JOB ITEM:
Count how many lines of the records below contain the string "series", matching case exactly. Reply with the number alone.

Figure understanding tasks:
'''
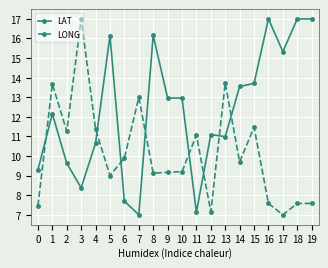

Rank the series at 6 from lowest to highest value.

LAT, LONG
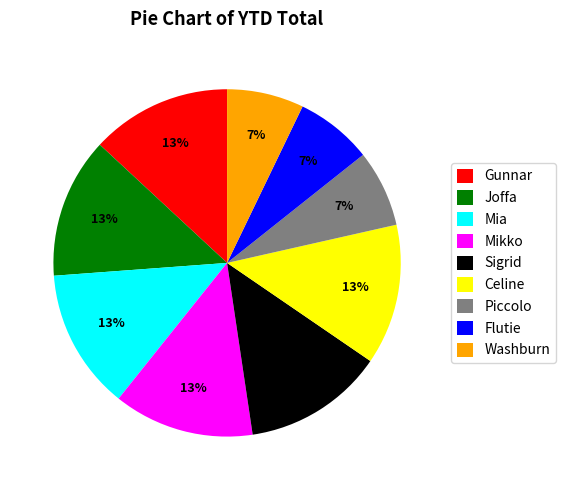

Is it true that Joffa is 13% of the pie?

True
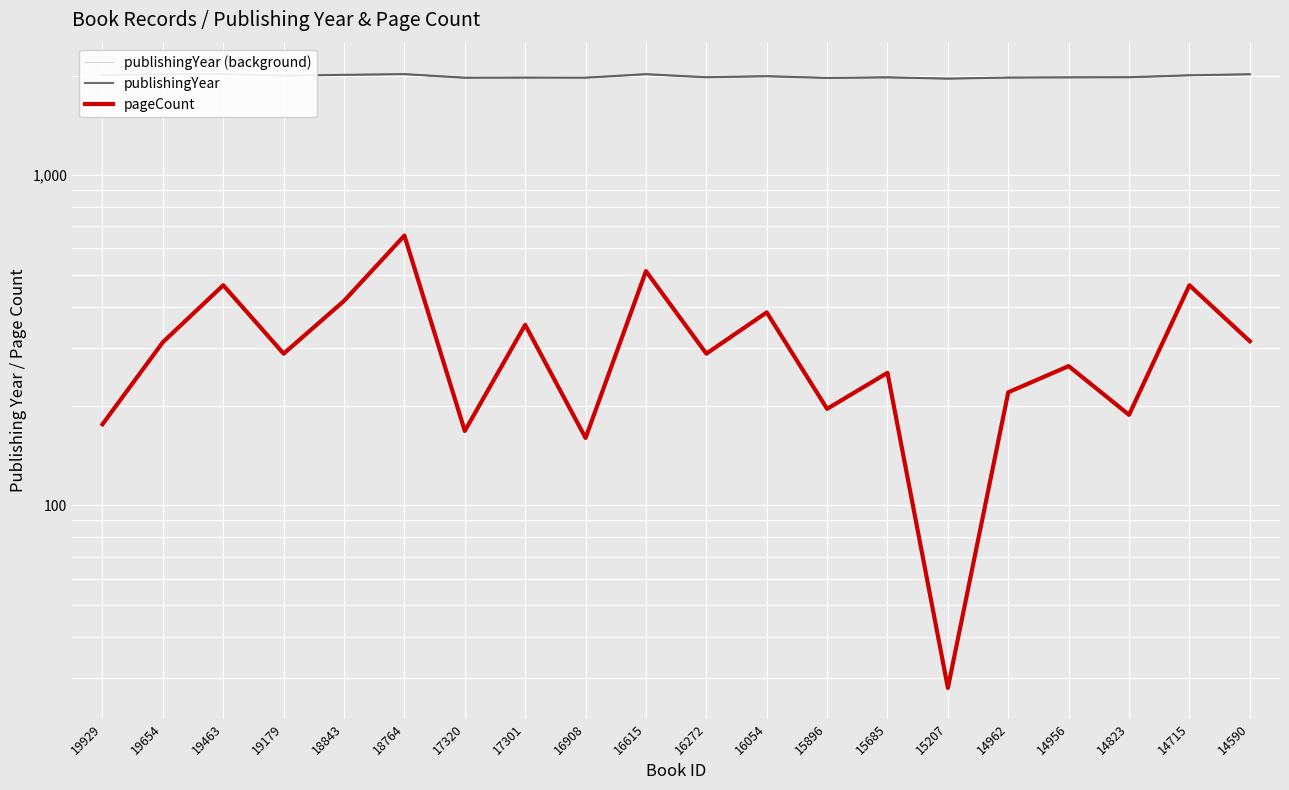

True or false: publishingYear (background) and publishingYear intersect in this chart.

True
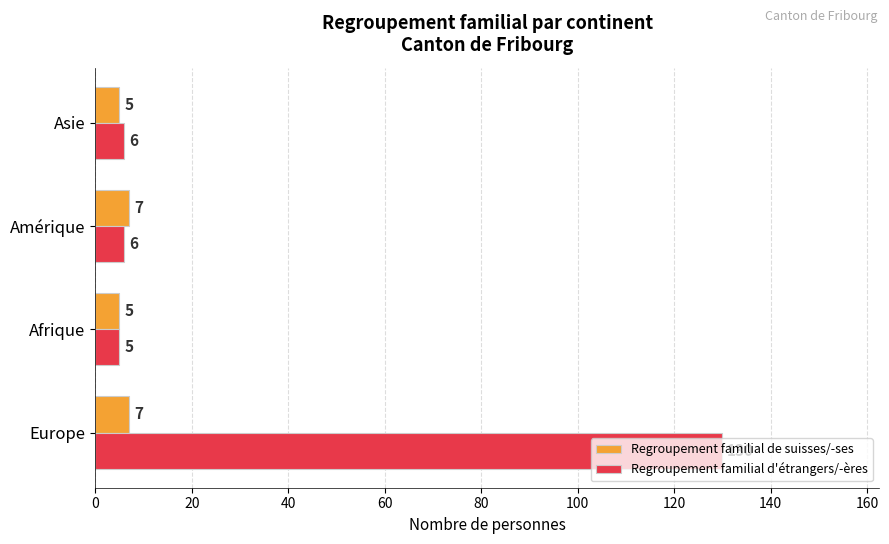

What are all the series names shown in the legend?

Regroupement familial de suisses/-ses, Regroupement familial d'étrangers/-ères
'''
ANSWER:
2